Well, I have a new book of poems called Silver that Farrar, Straus and Giroux will publish in March 2024. And there’s a big nonfiction project I’ve been working on, I Just Want Them to Remember Me: Black Baseball in America, also to be published by FSG—that’s further down the road. Meanwhile I’m doing consulting work for the National Baseball Hall of Fame and Museum for its forthcoming new exhibit on the same topic that will open in April 2024 in Cooperstown, New York. And FSG will soon be republishing my book of essays, When Blackness Rhymes With Blackness. I can’t wait for that. There are always some translations on my desk pending completion, and [I have] another book idea on poetry and art that’s just starting to take shape, but I don’t want to jinx it, so I’ll leave it at that. The funny thing is that it doesn’t feel hyphenated or like a career to me. I don’t know what to call it: a journey, perhaps. One long and winding journey where things are picked up—and picked up on—along the way.

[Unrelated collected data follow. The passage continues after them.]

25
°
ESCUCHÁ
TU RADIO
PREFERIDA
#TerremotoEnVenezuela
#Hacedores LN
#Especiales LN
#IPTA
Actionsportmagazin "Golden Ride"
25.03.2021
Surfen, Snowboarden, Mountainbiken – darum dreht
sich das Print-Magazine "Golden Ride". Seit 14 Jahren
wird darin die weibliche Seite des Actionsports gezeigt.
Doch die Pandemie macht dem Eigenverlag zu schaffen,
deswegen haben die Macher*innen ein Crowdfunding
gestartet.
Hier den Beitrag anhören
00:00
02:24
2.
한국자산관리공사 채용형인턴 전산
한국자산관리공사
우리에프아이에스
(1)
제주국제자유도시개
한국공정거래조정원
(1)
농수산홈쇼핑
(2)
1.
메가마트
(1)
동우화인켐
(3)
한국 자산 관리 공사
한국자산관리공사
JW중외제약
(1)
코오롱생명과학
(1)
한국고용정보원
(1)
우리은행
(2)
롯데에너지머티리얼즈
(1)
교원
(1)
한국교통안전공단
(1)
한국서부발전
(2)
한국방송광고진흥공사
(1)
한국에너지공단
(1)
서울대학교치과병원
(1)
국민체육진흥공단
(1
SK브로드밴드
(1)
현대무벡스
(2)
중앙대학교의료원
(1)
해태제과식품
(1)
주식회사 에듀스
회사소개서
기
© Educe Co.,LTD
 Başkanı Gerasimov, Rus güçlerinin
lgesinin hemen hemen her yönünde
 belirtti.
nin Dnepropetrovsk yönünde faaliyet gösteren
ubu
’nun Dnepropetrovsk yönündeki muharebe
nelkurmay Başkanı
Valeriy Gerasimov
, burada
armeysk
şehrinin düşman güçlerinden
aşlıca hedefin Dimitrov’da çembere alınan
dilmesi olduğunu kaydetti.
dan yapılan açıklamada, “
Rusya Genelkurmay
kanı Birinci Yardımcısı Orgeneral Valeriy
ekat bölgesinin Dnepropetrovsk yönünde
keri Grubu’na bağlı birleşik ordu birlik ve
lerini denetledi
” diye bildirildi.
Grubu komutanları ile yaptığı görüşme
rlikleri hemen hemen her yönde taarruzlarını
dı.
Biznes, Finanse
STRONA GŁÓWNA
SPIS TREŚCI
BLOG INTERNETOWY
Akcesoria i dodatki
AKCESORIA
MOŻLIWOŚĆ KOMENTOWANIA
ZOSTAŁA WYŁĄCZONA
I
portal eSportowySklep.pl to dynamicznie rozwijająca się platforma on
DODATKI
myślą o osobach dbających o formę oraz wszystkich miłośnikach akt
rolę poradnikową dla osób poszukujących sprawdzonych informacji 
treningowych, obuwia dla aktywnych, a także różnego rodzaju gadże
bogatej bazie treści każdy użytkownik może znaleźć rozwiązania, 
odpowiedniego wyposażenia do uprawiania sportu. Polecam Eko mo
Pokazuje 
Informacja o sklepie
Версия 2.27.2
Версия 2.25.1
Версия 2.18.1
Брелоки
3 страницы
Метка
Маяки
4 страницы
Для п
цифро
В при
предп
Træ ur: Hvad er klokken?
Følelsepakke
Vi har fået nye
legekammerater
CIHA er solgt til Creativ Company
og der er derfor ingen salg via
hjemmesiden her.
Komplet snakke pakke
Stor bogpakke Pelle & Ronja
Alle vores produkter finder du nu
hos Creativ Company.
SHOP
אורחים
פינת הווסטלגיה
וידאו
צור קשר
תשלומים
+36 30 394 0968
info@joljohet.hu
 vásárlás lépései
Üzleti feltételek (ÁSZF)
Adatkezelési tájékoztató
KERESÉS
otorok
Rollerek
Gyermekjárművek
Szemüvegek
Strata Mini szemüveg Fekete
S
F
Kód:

You truly have a lot of irons in the fire. When I hear you say that it feels more like a journey, I interpret that to possibly mean there aren’t these separate categories of who you are but rather multiple ways that the self is expressed. If so, that idea resonates with me.
Absolutely.

Given your own growing list of projects, what attracted you to the editor role?
Funny you ask. I was not at all pursuing this role; it simply wasn’t something on my mind. But when Princeton called and asked me if I would take the reins from Susan as poetry editor after she retired, I found myself thinking about the force of nature that Susan has been for the press over the years. And that Toni Morrison was an editor for Random House, which I’m always thinking about. And that T. S. Eliot was an editor for Faber, which I’m always thinking about. And that I’ve been fortunate beyond belief to work closely and extensively with the most incredible editors a writer could ask for: Jonathan Galassi at FSG, Matthew Hollis at Faber, Dean Robinson at the New York Times Magazine. And it all just felt like the right thing to do and the right time to do it. Poetry is the art of my life; it always has been and always will be. I want nothing more from poems, poets, and poetry than to do right by them. That’s all. Poetry is a difficult and peculiar art at times. We all know that. And publishing is a difficult and peculiar process at times. We all know that. There’s no hand-waving that away. But this role is an opportunity, through the work of other poets, to leave poetry a little better off than I found it. That’s what it’s all about. That’s why I’m here. 

 

Julia Mallory is the author of six books. Their writing can be found in Barrelhouse, Emergent Literary, the Offing, Stellium Literary Magazine, Torch Literary Arts, and elsewhere.